Delhi and Paris: A tale of two cities

Stirring reminders of the distance travelled and challenges ahead in securing human rights
Paris flared — Paris, which the divine sun had sown with light, and where in glory waved the great future harvest of Truth and of Justice.
Émile Zola, Paris
I asked my soul: What is Delhi? She replied: The world is the body and Delhi its life
Mirza Ghalib
Exactly 70 years ago, on December 10, 1948, the UN General Assembly met in Paris. Delegates from the world’s many ends met at the hilltop Palais de Chaillot and proclaimed the Universal Declaration of Human Rights (UDHR). The text had been propelled by Eleanor Roosevelt as chair of the drafting committee, and honed by some of the finest minds, scholars, legal and political idealists, visionaries. Selected by Prime Minister Jawaharlal Nehru to represent India in the drafting exercise, Hansa Mehta from Gujarat brought to the exercise her own distinctive feminism. Seeing the draft Article 1, “All men are born free and equal in dignity and rights,” Hansaben intervened to say the times had changed and the line should read, “All human beings are born free and equal in dignity and rights.” Roosevelt applauded and embraced the amendment.
Human beings
In the post-Hitler, post-Hiroshima world that phrase meant more than any two could. The delegates to the Assembly nourished visions of a global transformation. But, given that of the 58 member-nations, as many as 10 including the Soviet Union, South Africa and Saudi Arabia abstained or did not vote, the delegates must have understood that a document as idealistic as theirs would run into conceptual difficulties and be chronically short in application.

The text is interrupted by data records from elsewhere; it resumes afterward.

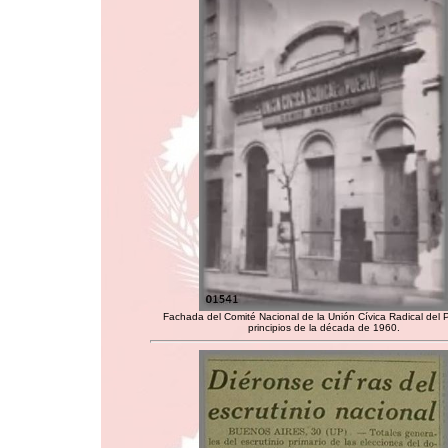
Fachada del Comité Nacional de la Unión Cívica Radical del 
principios de la década de 1960.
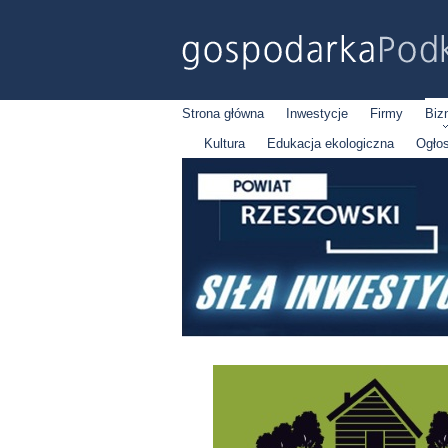
Strona główna
Inwestycje
Firmy
Biz
Kultura
Edukacja ekologiczna
Ogło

But they could not have imagined that on the Declaration’s 70th anniversary, Paris, the Declaration’s birthplace, would be the venue of a flaming stir, with cars burning along the Champs-Élysées, bringing life in the French capital to a stop. And that, as Emile Chabal has shown in these pages (Editorial page, The Hindu , December 6, 2018), provincial France and even France’s Indian Ocean island of La Réunion would see sit-ins, blockades. Over what? Not something sporadic or transient or ‘local’ but over issues at the heart of the Universal Declaration: dignity, justice and equality. The ‘Yellow Vest’ Paris riots which have shaken French President Emmanuel Macron’s government are about much more than fuel price hikes, the immediate trigger. Following the stunning outburst, French Prime Minister Édouard Philippe announced a six-month reprieve from the hike, only to be rebuffed by the protesters as “too little, too late”. Damien Abad, one of the youngest elected members of the European Parliament, said, “What we are asking of you Mr. Prime Minister, is not a postponement. It’s a change of course.” But this anniversary must not let grim facts obscure the ‘rights rainbow’ on the sky. India’s judiciary is the first of its vibgyor colours. The Supreme Court’s emphatic position on the right to privacy, among others, stands out. As does its sage extension of the deadline for those contesting their non-inclusion in the National Register of Citizens for Assam. Justice S.K. Kaul’s order in the Madras High Court in the Perumal Murugan case, upholding the freedom of a writer to write, is something the UDHR would hail. Next, our Parliament, which has given us the Right to Information Act, following campaign advocacy by Aruna Roy and her colleagues. The third is that part of our media which will not be scared or suborned. The fourth, our security personnel, protecting our safety and our human rights activists protecting our liberty. The fifth, our creative cultural icons who will not surrender their autonomy. The sixth, our remarkable Constitution, B.R. Ambedkar’s legacy. And, finally, the seventh, vox populi! India’s free elections are a ‘UDHR asset’. The massive victory of the Left Front in Kerala’s just-concluded panchayat elections, overcoming the right-wing lurch on Sabarimala, shows a silent majority’s peaceable wisdom, and strength. Tomorrow, there will another unfurling of that rainbow.